== Aim of the task ==
Please give back word for word the lines below, from the first one through the one with "针对这句话，我的理解是：".

Collected data
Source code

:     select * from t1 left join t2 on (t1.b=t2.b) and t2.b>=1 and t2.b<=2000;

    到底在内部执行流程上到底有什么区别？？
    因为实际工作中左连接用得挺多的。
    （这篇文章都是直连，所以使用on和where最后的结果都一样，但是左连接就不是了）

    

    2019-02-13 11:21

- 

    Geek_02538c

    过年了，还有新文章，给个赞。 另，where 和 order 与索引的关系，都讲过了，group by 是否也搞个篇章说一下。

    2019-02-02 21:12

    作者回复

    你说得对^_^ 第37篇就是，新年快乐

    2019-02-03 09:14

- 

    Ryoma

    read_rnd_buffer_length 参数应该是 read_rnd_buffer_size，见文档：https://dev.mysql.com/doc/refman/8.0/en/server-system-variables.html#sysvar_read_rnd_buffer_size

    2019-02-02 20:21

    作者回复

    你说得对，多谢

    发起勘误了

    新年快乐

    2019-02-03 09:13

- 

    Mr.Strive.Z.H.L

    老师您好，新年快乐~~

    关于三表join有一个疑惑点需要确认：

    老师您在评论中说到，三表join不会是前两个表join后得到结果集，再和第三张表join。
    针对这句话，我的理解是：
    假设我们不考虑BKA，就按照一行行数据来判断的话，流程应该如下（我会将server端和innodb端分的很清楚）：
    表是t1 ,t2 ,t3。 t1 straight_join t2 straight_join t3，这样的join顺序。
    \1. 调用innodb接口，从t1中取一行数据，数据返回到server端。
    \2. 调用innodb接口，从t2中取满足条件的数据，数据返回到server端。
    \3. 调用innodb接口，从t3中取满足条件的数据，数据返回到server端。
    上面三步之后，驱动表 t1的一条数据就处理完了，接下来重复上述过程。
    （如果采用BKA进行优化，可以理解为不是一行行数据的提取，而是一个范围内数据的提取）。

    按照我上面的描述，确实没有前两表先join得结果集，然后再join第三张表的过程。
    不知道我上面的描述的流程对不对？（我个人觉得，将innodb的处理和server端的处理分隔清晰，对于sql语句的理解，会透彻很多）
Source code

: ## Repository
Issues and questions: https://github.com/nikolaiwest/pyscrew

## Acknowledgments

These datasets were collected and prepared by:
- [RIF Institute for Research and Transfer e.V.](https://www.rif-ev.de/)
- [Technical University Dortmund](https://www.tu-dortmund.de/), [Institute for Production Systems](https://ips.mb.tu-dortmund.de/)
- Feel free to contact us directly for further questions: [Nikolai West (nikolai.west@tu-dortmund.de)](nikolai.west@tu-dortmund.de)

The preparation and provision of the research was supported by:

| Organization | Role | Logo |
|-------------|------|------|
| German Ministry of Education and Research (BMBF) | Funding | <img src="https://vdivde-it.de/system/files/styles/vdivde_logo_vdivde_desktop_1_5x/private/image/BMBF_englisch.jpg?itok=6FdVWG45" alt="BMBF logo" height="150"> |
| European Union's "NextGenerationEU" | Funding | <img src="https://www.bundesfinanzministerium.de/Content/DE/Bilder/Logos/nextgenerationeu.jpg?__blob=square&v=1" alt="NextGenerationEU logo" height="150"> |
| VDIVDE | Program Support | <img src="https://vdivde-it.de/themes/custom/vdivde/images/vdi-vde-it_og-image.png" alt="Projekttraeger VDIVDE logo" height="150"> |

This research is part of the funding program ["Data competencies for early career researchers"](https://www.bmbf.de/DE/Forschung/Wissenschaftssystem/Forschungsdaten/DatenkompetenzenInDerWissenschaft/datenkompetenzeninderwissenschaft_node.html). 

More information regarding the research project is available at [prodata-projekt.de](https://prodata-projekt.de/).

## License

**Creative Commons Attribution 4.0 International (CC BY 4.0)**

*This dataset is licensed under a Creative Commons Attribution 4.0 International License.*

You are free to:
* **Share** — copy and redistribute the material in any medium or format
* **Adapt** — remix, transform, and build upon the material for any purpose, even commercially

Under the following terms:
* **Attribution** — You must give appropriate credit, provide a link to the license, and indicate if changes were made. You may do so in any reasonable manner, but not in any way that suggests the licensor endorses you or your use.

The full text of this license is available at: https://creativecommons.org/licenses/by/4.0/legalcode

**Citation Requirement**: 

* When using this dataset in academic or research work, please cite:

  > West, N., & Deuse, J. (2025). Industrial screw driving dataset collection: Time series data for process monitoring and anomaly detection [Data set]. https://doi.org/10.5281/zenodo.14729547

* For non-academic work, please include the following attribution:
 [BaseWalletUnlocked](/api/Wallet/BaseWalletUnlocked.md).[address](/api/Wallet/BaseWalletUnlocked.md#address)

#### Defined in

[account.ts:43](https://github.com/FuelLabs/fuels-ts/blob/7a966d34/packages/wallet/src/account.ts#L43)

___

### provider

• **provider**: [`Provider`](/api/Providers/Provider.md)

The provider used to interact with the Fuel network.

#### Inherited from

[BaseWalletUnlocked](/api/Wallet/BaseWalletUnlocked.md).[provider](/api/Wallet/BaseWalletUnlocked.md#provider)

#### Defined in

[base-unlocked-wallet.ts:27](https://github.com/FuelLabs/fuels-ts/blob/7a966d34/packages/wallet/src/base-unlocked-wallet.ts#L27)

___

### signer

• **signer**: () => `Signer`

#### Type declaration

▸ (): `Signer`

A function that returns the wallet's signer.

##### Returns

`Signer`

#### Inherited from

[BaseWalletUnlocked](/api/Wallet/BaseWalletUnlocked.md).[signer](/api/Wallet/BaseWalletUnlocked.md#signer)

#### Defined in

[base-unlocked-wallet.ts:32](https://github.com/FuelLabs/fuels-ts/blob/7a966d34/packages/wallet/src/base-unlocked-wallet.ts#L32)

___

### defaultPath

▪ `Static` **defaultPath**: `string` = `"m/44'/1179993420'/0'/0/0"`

== Result of this exercise ==
Source code

:     select * from t1 left join t2 on (t1.b=t2.b) and t2.b>=1 and t2.b<=2000;

    到底在内部执行流程上到底有什么区别？？
    因为实际工作中左连接用得挺多的。
    （这篇文章都是直连，所以使用on和where最后的结果都一样，但是左连接就不是了）

    

    2019-02-13 11:21

- 

    Geek_02538c

    过年了，还有新文章，给个赞。 另，where 和 order 与索引的关系，都讲过了，group by 是否也搞个篇章说一下。

    2019-02-02 21:12

    作者回复

    你说得对^_^ 第37篇就是，新年快乐

    2019-02-03 09:14

- 

    Ryoma

    read_rnd_buffer_length 参数应该是 read_rnd_buffer_size，见文档：https://dev.mysql.com/doc/refman/8.0/en/server-system-variables.html#sysvar_read_rnd_buffer_size

    2019-02-02 20:21

    作者回复

    你说得对，多谢

    发起勘误了

    新年快乐

    2019-02-03 09:13

- 

    Mr.Strive.Z.H.L

    老师您好，新年快乐~~

    关于三表join有一个疑惑点需要确认：

    老师您在评论中说到，三表join不会是前两个表join后得到结果集，再和第三张表join。
    针对这句话，我的理解是：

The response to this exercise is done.